A temática dos incêndios continua a ocupar toda a agenda política e mediática. Não podia ser de outra forma. Sessenta e quatro mortos, mais de 200 feridos, um sem-número de desaparecidos e centenas de pessoas com vidas despedaçadas não se esquecem. Não podem mais ser esquecidas. Precisamente para que o país não esqueça, o Presidente da República marcou, e bem, a viragem do tempo político: controlados os incêndios, estando os cidadãos das zonas afetadas a ser amparados pelo país solidário, que é muito maior do que o Estado, as energias dos atores políticos têm de ser concentradas no apuramento das responsabilidades.
Nenhuma pergunta pode ficar sem resposta. Nenhuma dúvida pode ficar por esclarecer, nenhuma pedra por virar. Doa a quem doer, a verdade tem de ser conhecida, e quem não a promover não serve para assumir responsabilidades. Portugal tem de saber o que se passou para que a história trágica, há muito anunciada, não se repita noutro pinhal do interior com outras aldeias de portugueses esquecidos.
O povo diz que o tempo cura tudo. Mas não podemos curar a ferida aberta em Pedrógão Grande se não tivermos verdade e honestidade no debate público. Lamento que, depois de um primeiro momento de consternação, boa parte da classe política não tenha sabido honrar a memória dos que partiram. Não tardou para começasse o choradinho do governo, numa tentativa de desresponsabilização. Onze dias depois da tragédia, continuamos sem saber o que se passou. Continuamos sem saber quem é o responsável ou responsáveis pelo falhanço brutal do Estado com aquelas gentes.
Onze dias depois da tragédia, o país contínua envolvido em nuvens de cinza. Sem liderança e sem caminho.
Paradoxalmente, esta ignorância a que deliberadamente nos votam permite-nos formular algumas certezas. A primeira certeza é que o governo ainda não encontrou um rumo para gerir esta crise. Se o tivesse, já teríamos respostas a muitas das dúvidas anteriores. Ou mesmo não tendo respostas, pelo menos teríamos tido ação e vigor político na resposta ao terror dos fogos. Não tivemos nenhum deles.
Pior do que isso, o governo cometeu um erro de palmatória em toda a comunicação de crise: tentou maquilhar a catástrofe. Ora culpando a trovoada (quando a ignição se deu antes dela); ora ziguezagueando nos números (que a cada briefing foram destruídos por uma realidade brutal); ora garantido que não houve falhas operacionais e políticas (quando toda a gente assistiu em direto às evidências); ora desconhecendo o número de desaparecidos (11 dias depois).

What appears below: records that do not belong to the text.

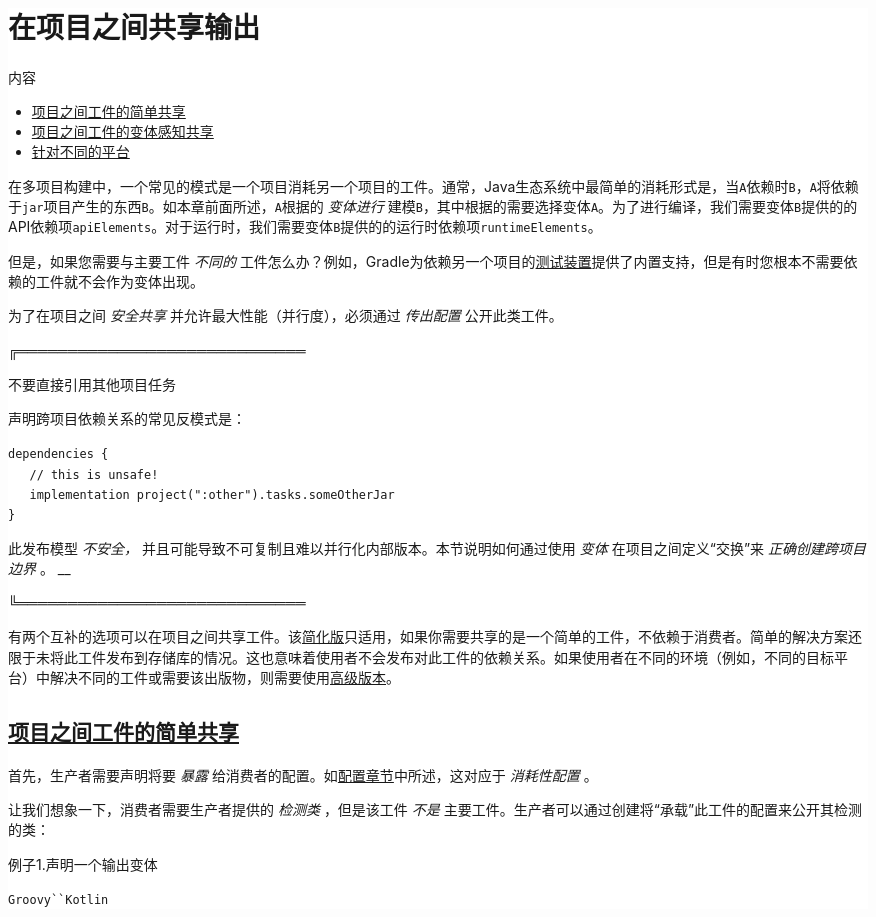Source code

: # 在项目之间共享输出


内容

  * [项目之间工件的简单共享](#%E9%A1%B9%E7%9B%AE%E4%B9%8B%E9%97%B4%E5%B7%A5%E4%BB%B6%E7%9A%84%E7%AE%80%E5%8D%95%E5%85%B1%E4%BA%AB)
  * [项目之间工件的变体感知共享](#%E9%A1%B9%E7%9B%AE%E4%B9%8B%E9%97%B4%E5%B7%A5%E4%BB%B6%E7%9A%84%E5%8F%98%E4%BD%93%E6%84%9F%E7%9F%A5%E5%85%B1%E4%BA%AB)
  * [针对不同的平台](#%E9%92%88%E5%AF%B9%E4%B8%8D%E5%90%8C%E7%9A%84%E5%B9%B3%E5%8F%B0)

在多项目构建中，一个常见的模式是一个项目消耗另一个项目的工件。通常，Java生态系统中最简单的消耗形式是，当`A`依赖时`B`，`A`将依赖于`jar`项目产生的东西`B`。如本章前面所述，`A`根据的
_变体进行_
建模`B`，其中根据的需要选择变体`A`。为了进行编译，我们需要变体`B`提供的的API依赖项`apiElements`。对于运行时，我们需要变体`B`提供的的运行时依赖项`runtimeElements`。

但是，如果您需要与主要工件 _不同的_
工件怎么办？例如，Gradle为依赖另一个项目的[测试装置](/md/在Java和JVM项目中进行测试.md#sec:java_test_fixtures)提供了内置支持，但是有时您根本不需要依赖的工件就不会作为变体出现。

为了在项目之间 _安全共享_ 并允许最大性能（并行度），必须通过 _传出配置_ 公开此类工件。

╔═════════════════════════════  

不要直接引用其他项目任务

声明跨项目依赖关系的常见反模式是：

    
    
    dependencies {
       // this is unsafe!
       implementation project(":other").tasks.someOtherJar
    }

此发布模型 _不安全，_ 并且可能导致不可复制且难以并行化内部版本。本节说明如何通过使用 _变体_ 在项目之间定义“交换”来 _正确创建跨项目边界_ 。
__  
  
╚═════════════════════════════    
  
有两个互补的选项可以在项目之间共享工件。该[简化版](#%E9%A1%B9%E7%9B%AE%E4%B9%8B%E9%97%B4%E5%B7%A5%E4%BB%B6%E7%9A%84%E7%AE%80%E5%8D%95%E5%85%B1%E4%BA%AB)只适用，如果你需要共享的是一个简单的工件，不依赖于消费者。简单的解决方案还限于未将此工件发布到存储库的情况。这也意味着使用者不会发布对此工件的依赖关系。如果使用者在不同的环境（例如，不同的目标平台）中解决不同的工件或需要该出版物，则需要使用[高级版本](#%E9%A1%B9%E7%9B%AE%E4%B9%8B%E9%97%B4%E5%B7%A5%E4%BB%B6%E7%9A%84%E5%8F%98%E4%BD%93%E6%84%9F%E7%9F%A5%E5%85%B1%E4%BA%AB)。

## [项目之间工件的简单共享](#%E9%A1%B9%E7%9B%AE%E4%B9%8B%E9%97%B4%E5%B7%A5%E4%BB%B6%E7%9A%84%E7%AE%80%E5%8D%95%E5%85%B1%E4%BA%AB)

首先，生产者需要声明将要 _暴露_
给消费者的配置。如[配置章节](/md/声明依赖.md#sec:resolvable-consumable-configs)中所述，这对应于 _消耗性配置_ 。

让我们想象一下，消费者需要生产者提供的 _检测类_ ，但是该工件 _不是_ 主要工件。生产者可以通过创建将“承载”此工件的配置来公开其检测的类：

例子1.声明一个输出变体

`Groovy``Kotlin`
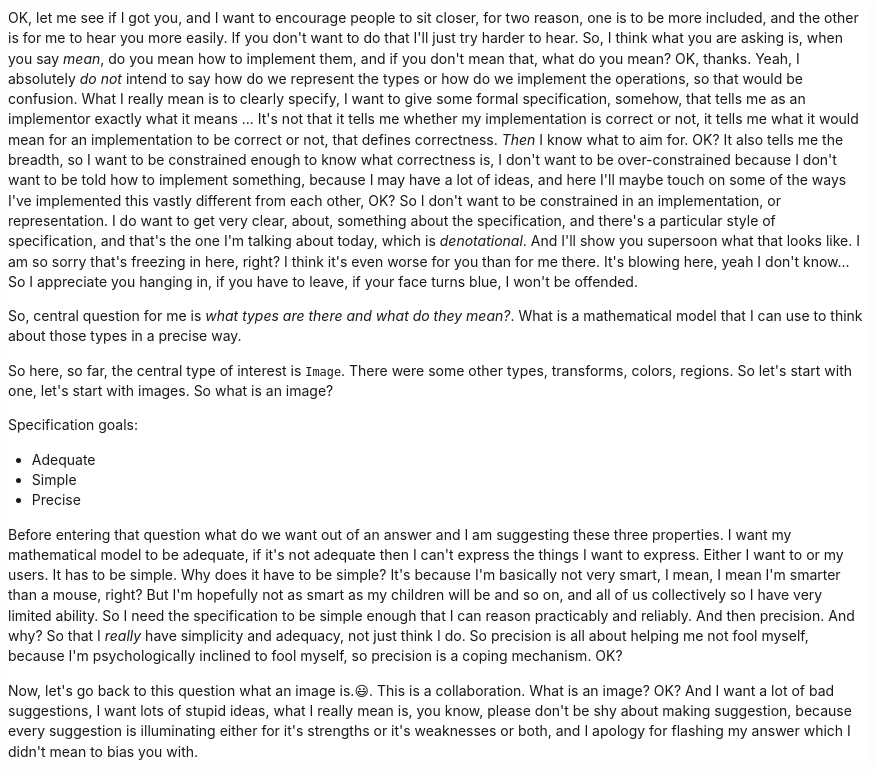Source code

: OK, let me see if I got you, and I want to encourage people to sit closer, for two reason, one is to be more included, and the other is for me to hear you more easily. If you don't want to do that I'll just try harder to hear. So, I think what you are asking is, when you say *mean*, do you mean how to implement them, and if you don't mean that, what do you mean? OK, thanks. Yeah, I absolutely *do not* intend to say how do we represent the types or how do we implement the operations, so that would be confusion. What I really mean is to clearly specify, I want to give some formal specification, somehow, that tells me as an implementor exactly what it means ... It's not that it tells me whether my implementation is correct or not, it tells me what it would mean for an implementation to be correct or not, that defines correctness. *Then* I know what to aim for. OK? It also tells me the breadth, so I want to be constrained enough to know what correctness is, I don't want to be over-constrained because I don't want to be told how to implement something, because I may have a lot of ideas, and here I'll maybe touch on some of the ways I've implemented this vastly different from each other, OK? So I don't want to be constrained in an implementation, or representation. I do want to get very clear, about, something about the specification, and there's a particular style of specification, and that's the one I'm talking about today, which is *denotational*. And I'll show you supersoon what that looks like. I am so sorry that's freezing in here, right? I think it's even worse for you than for me there. It's blowing here, yeah I don't know... So I appreciate you hanging in, if you have to leave, if your face turns blue, I won't be offended.

So, central question for me is *what types are there and what do they mean?*. What is a mathematical model that I can use to think about those types in a precise way.

So here, so far, the central type of interest is `Image`. There were some other types, transforms, colors, regions. So let's start with one, let's start with images. So what is an image?

Specification goals:

* Adequate
* Simple
* Precise

Before entering that question what do we want out of an answer and I am suggesting these three properties. I want my mathematical model to be adequate, if it's not adequate then I can't express the things I want to express. Either I want to or my users. It has to be simple. Why does it have to be simple? It's because I'm basically not very smart, I mean, I mean I'm smarter than a mouse, right? But I'm hopefully not as smart as my children will be and so on, and all of us collectively so I have very limited ability. So I need the specification to be simple enough that I can reason practicably and reliably. And then precision. And why? So that I *really* have simplicity and adequacy, not just think I do. So precision is all about helping me not fool myself, because I'm psychologically inclined to fool myself, so precision is a coping mechanism. OK?

Now, let's go back to this question what an image is.:smiley:. This is a collaboration. What is an image? OK? And I want a lot of bad suggestions, I want lots of stupid ideas, what I really mean is, you know, please don't be shy about making suggestion, because every suggestion is illuminating either for it's strengths or it's weaknesses or both, and I apology for flashing my answer which I didn't mean to bias you with.
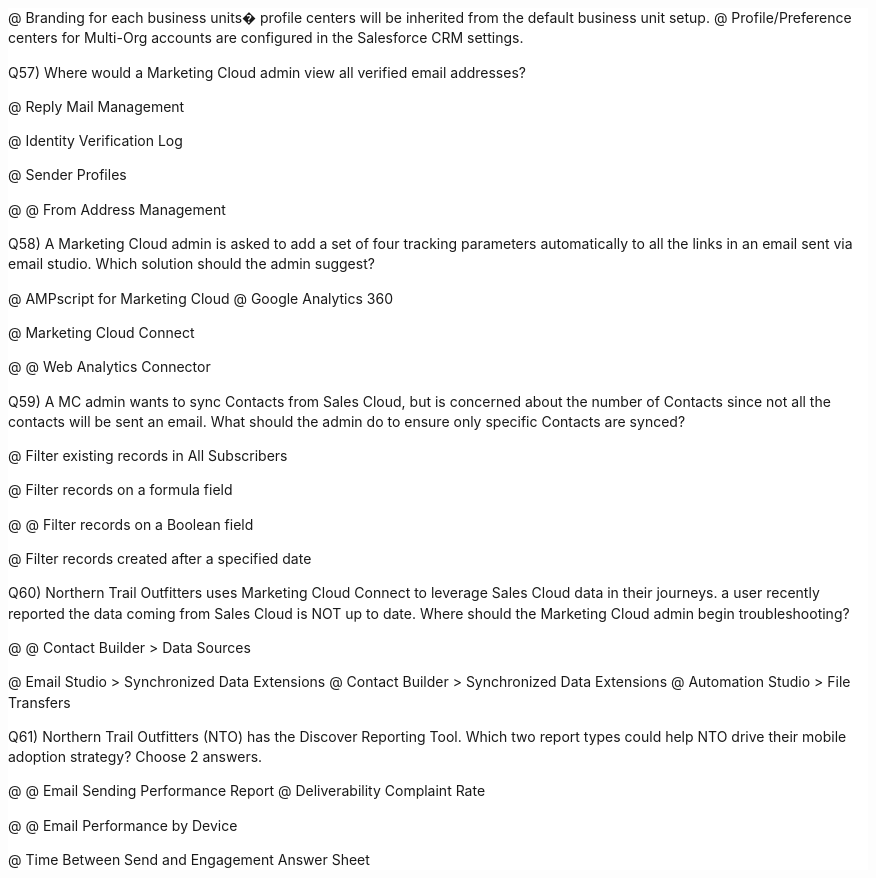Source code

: @ Branding for each business units� profile centers will be inherited from the default business unit setup.
@ Profile/Preference centers for Multi-Org accounts are configured in the Salesforce CRM settings.

Q57) Where would a Marketing Cloud admin view all verified email addresses?

@ Reply Mail Management

@ Identity Verification Log

@ Sender Profiles

@ @ From Address Management

Q58) A Marketing Cloud admin is asked to add a set of four tracking parameters automatically to all the links in an email sent via email
studio. Which solution should the admin suggest?

@ AMPscript for Marketing Cloud
@ Google Analytics 360

@ Marketing Cloud Connect

@ @ Web Analytics Connector

Q59) A MC admin wants to sync Contacts from Sales Cloud, but is concerned about the number of Contacts since not all the contacts
will be sent an email.
What should the admin do to ensure only specific Contacts are synced?

@ Filter existing records in All Subscribers

@ Filter records on a formula field

@ @ Filter records on a Boolean field

@ Filter records created after a specified date

Q60) Northern Trail Outfitters uses Marketing Cloud Connect to leverage Sales Cloud data in their journeys. a user recently reported the
data coming from Sales Cloud is NOT up to date. Where should the Marketing Cloud admin begin troubleshooting?

@ @ Contact Builder > Data Sources

@ Email Studio > Synchronized Data Extensions
@ Contact Builder > Synchronized Data Extensions
@ Automation Studio > File Transfers

Q61) Northern Trail Outfitters (NTO) has the Discover Reporting Tool. Which two report types could help NTO drive their mobile
adoption strategy? Choose 2 answers.

@ @ Email Sending Performance Report
@ Deliverability Complaint Rate

@ @ Email Performance by Device

@ Time Between Send and Engagement
Answer Sheet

A segunda certeza que podemos ter tem a ver com o que foi dito antes: tudo o que podia correr mal correu, de facto, muito mal. Apoio tardio a quem tentava escapar do fogo, populações sem socorro, fracasso nas comunicações, descontrolo emocional, pânico generalizado (não apenas entre populares), ajuda espanhola mandada para trás, corpos colados ao alcatrão que foram conservados em camiões impróprios… Tanta coisa que não podia correr mal, e correu.
Houve muitos falhanços. Mas o pai de todos os falhanços dá pelo nome de SIRESP. Um sistema pelo qual os portugueses pagaram (pagam?!) centenas de milhões de euros, mas que deixa de dar resposta nas condições extremas para as quais, em tese, foi criado e que justificam a sua existência.
O SIRESP é uma daquelas ruinosas PPP em que o Estado nos enfia de tempos a tempos. Talvez a pior de todas elas. É um clássico: na maioria das PPP, o lucro fica nos privados e o prejuízo passa para o público. O risco está todo do lado público, é verdade, mas ao menos há um serviço prestado ao país. Não no caso do SIRESP. Aqui, o contribuinte paga, tem todo o risco do seu lado e nem sequer tem direito ao serviço.
O SIRESP é um consórcio de falidos. PT, BPN, BES… estão todos lá.
Surpreendido com as falhas? Sendo o SIRESP um consórcio de especialistas em criar buracos, a única solução que resta ao primeiro-ministro é olhar estes senhores nos olhos e dizer-lhes em nome do país: “Não servem, vão à vossa vida e nem sequer pensem em pedir-nos mais um tostão que seja. Já pagámos um preço demasiado alto por termos confiado em vós.”
Haja coragem para fazer o que tem de ser feito. Denunciar o SIRESP é apenas um primeiro passo de um longo caminho de reconciliação de Portugal consigo mesmo.